# How does re-rolling $n$ of $m$ dice affect the probability distribution of the set of dice?

I'm trying to wrap my head around some dice maths with re-rolls.

Say I have $$m$$ six sided dice and roll them. I then check each die individually, and if the it is showing a face less than some threshold $$t$$ then I can re-roll up to $$n$$ of these "failed" dice. How will this change the probability distribution of each face for the set of dice?

Example:

To start with, say I just roll $$2$$ dice. The probability of each face appearing on either die is $$\frac{1}{6}$$.

Then say I can re-roll both of these dice if the result of the die is less than 2. So if I rolled $$\{1, 4\}$$ then I would re-roll the $$1$$, if I rolled a $$\{1, 1\}$$ I would re-roll both dice, and if I rolled a $$\{2, 3\}$$ then I would re-roll neither.

My understanding is that the probability of a face appearing on each face is:

$$\mathbb{P}(1) = \frac{1}{36}$$

$$\mathbb{P}(\{2\dots6\}) = \frac{7}{36}$$

However I get completely lost when I can only re-roll up to $$1$$ die, so in the example above where I rolled a $$\{2, 3\}$$ I would only be able to re-roll one of the dice.

Ideally I would be able to expand this to a formula where I can roll a larger number of dice $$m$$, and re-roll up to $$n$$ of them where the result is less than $$t$$.

• You need to specify the procedure a little more. Suppose you can re-roll a $1$ or a $2$, but only one die. If the roll is $1$-$2$, which die do you re-roll? – saulspatz Dec 6 '19 at 16:13
• That's a good point. I'm trying to run stats on a board game so in reality it could be either, as it would still be considered re-rolling $1$ of $2$ failed dice. I assume if we re-rolled the minimum available it would generally produce the best result. – Andy Heard Dec 6 '19 at 16:17
• If you just want stats, I'd advise running simulations. This is a messy calculation, as Ross noted, so even if I did it theoretically, I'd want to run a simulation to confirm my computations. – saulspatz Dec 6 '19 at 16:20
• I'm tempted to, this would end up in code anyway so may run some simulations to get a decent level of accuracy. – Andy Heard Dec 6 '19 at 16:21

Your two die, reroll 1 example is correct. If there is no limit on the number of dice you reroll, each die is independent and you can use that technique for each of the. If the number of dice you are allowed to reroll is less than the number of dice it becomes much more complicated.

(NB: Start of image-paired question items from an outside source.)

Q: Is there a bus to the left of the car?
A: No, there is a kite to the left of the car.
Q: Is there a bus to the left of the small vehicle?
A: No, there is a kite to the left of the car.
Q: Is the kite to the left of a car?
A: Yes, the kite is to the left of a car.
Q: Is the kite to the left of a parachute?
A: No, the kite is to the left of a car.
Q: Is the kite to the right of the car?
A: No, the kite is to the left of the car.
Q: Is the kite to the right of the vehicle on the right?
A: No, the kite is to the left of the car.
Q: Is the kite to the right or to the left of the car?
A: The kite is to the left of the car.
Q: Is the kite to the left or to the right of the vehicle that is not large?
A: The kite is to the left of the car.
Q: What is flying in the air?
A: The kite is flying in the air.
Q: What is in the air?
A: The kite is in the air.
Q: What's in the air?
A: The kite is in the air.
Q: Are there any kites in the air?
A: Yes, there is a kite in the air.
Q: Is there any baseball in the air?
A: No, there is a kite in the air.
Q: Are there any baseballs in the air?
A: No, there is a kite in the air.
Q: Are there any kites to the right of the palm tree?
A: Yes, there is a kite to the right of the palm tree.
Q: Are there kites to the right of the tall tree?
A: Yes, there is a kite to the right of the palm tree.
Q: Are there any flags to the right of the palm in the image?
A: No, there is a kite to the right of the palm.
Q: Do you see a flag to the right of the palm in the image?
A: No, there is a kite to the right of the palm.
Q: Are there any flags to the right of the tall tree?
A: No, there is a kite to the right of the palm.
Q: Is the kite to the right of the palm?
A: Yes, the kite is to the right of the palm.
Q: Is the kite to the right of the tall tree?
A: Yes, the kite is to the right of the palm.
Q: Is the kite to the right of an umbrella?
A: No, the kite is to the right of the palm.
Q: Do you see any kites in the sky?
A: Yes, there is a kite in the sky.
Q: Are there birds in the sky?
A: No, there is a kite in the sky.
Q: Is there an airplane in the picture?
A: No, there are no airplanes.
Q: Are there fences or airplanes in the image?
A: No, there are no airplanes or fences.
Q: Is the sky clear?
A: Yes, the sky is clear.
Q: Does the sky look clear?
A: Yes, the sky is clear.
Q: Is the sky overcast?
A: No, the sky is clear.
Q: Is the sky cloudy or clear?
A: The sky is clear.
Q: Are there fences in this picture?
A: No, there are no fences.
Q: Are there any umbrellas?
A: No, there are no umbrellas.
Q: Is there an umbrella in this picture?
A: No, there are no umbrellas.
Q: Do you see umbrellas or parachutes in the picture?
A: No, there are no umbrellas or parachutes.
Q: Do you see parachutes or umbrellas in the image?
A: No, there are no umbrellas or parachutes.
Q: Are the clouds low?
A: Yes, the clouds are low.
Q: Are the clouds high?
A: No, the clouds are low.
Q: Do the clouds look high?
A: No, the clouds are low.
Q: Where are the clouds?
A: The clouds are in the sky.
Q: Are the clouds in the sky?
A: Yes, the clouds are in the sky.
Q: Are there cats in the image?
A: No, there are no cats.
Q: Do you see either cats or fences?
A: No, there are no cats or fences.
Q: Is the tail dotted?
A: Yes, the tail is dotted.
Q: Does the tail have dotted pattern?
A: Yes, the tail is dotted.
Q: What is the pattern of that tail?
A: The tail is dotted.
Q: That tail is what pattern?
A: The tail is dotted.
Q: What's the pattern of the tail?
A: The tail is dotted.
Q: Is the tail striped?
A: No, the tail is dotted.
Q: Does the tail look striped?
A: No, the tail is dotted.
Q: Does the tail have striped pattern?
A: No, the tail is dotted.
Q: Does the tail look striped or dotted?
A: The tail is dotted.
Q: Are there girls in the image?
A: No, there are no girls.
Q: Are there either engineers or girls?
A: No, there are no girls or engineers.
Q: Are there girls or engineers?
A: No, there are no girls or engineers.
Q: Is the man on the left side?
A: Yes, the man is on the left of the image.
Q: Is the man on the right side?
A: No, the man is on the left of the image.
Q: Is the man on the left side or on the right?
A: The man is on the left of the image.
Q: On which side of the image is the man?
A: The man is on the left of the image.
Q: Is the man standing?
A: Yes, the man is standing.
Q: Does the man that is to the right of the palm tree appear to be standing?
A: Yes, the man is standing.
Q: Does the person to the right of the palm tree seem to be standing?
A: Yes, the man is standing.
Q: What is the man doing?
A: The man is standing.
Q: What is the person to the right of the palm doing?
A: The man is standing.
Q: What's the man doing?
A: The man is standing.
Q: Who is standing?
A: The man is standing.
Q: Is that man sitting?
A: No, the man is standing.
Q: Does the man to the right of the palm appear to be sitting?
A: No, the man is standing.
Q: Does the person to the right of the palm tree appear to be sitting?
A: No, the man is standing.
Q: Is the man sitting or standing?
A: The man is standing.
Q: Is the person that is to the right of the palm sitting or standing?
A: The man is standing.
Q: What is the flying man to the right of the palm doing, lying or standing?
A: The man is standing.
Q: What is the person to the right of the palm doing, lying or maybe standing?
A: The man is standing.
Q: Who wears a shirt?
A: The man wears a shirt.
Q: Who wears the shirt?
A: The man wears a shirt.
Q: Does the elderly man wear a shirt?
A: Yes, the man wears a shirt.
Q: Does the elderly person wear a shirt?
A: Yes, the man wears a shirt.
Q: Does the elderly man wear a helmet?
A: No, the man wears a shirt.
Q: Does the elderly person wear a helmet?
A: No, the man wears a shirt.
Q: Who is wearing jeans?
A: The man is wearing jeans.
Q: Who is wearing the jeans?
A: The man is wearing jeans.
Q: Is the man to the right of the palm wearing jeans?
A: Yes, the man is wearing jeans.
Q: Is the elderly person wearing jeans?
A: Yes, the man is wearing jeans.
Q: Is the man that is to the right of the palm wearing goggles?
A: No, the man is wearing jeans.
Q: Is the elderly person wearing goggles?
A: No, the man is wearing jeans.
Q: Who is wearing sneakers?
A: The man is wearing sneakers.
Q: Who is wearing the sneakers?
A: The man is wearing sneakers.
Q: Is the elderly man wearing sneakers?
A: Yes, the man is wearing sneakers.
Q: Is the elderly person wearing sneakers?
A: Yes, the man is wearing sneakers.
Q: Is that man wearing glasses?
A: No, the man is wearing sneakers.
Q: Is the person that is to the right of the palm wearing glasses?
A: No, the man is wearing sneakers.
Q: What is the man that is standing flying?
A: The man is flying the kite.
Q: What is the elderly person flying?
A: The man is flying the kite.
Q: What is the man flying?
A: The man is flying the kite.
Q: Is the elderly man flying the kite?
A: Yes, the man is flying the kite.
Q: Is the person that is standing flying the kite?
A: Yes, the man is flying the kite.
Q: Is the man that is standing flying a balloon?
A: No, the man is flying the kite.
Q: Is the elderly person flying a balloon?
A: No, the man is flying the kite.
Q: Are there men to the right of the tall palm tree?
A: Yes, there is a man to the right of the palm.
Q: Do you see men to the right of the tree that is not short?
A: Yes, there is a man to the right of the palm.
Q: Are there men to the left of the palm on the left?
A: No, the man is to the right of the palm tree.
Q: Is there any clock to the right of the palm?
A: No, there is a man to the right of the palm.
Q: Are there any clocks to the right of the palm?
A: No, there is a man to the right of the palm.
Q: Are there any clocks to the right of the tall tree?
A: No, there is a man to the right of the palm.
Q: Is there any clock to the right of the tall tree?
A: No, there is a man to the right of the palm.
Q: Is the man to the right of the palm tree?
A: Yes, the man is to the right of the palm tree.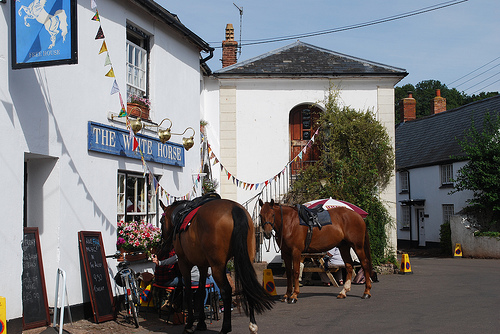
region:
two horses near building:
[133, 178, 385, 332]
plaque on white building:
[82, 119, 184, 170]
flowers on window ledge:
[108, 221, 164, 253]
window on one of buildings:
[433, 163, 458, 188]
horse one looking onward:
[257, 188, 384, 305]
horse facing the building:
[145, 181, 273, 328]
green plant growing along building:
[295, 85, 397, 271]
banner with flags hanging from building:
[203, 125, 330, 195]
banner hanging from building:
[2, 0, 83, 75]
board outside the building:
[76, 231, 114, 321]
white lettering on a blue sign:
[92, 128, 185, 165]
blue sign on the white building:
[78, 123, 194, 176]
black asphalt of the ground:
[412, 283, 475, 328]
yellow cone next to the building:
[398, 252, 420, 273]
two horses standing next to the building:
[145, 180, 382, 331]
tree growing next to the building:
[286, 103, 397, 275]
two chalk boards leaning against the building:
[1, 225, 119, 323]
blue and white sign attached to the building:
[11, 0, 81, 73]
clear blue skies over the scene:
[391, 25, 458, 59]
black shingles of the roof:
[262, 45, 355, 75]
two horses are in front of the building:
[121, 177, 396, 332]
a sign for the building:
[81, 113, 202, 168]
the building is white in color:
[50, 44, 202, 208]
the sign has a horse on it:
[14, 5, 79, 69]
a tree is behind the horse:
[315, 88, 392, 283]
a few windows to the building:
[109, 13, 185, 250]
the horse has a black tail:
[233, 202, 271, 324]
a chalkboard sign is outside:
[72, 223, 117, 319]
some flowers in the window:
[128, 78, 153, 124]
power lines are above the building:
[247, 1, 462, 46]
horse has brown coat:
[132, 173, 299, 328]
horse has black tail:
[148, 185, 298, 327]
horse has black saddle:
[282, 183, 339, 258]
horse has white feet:
[325, 265, 376, 304]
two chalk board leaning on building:
[2, 213, 138, 331]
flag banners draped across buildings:
[72, 14, 341, 216]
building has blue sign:
[69, 75, 205, 194]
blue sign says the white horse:
[78, 102, 203, 184]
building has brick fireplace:
[207, 15, 265, 98]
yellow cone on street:
[385, 229, 427, 291]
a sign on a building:
[91, 122, 188, 167]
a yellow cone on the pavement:
[396, 251, 413, 276]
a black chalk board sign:
[78, 232, 118, 323]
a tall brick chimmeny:
[218, 23, 240, 68]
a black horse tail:
[231, 201, 273, 320]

Taking three dice where you can reroll $$2$$ or less but only two of them, we initially ignore the restriction on rerolling only two. Each die has $$\frac 1{18}$$ chance to come up $$1$$ or $$2$$ because you have to get $$1$$ or $$2$$ at the start, then the specific number for the second roll. The other numbers then have chance $$\frac 29$$ to come up.

When we consider the restriction you have $$\frac 1{216}$$ chance of rolling all $$1$$s and leaving you stuck with one of them. This would add $$\frac 1{216} \cdot \frac 56$$ chance of getting a $$1$$ where the $$\frac 56$$ is because we already counted the chance you get three $$1$$s, reroll, and this die comes up $$1$$ again. You lose $$\frac 1{216} \frac 16$$ chance of getting a $$2$$ because you can't reroll the third die and get $$2$$. The chance of each number above $$2$$ is decreased by $$\frac 1{6^4}$$ just like $$2$$.

You have $$\frac 7{216}$$ of rolling all numbers $$2$$ or below including at least one $$2$$, which sticks you with this $$2$$. This adds $$\frac 7{216}\cdot \frac 56$$ to the chance you get a $$2$$ and subtracts $$\frac 7{216}\cdot \frac 16$$ from the chance of each other number.

With more dice it is even more of a mess.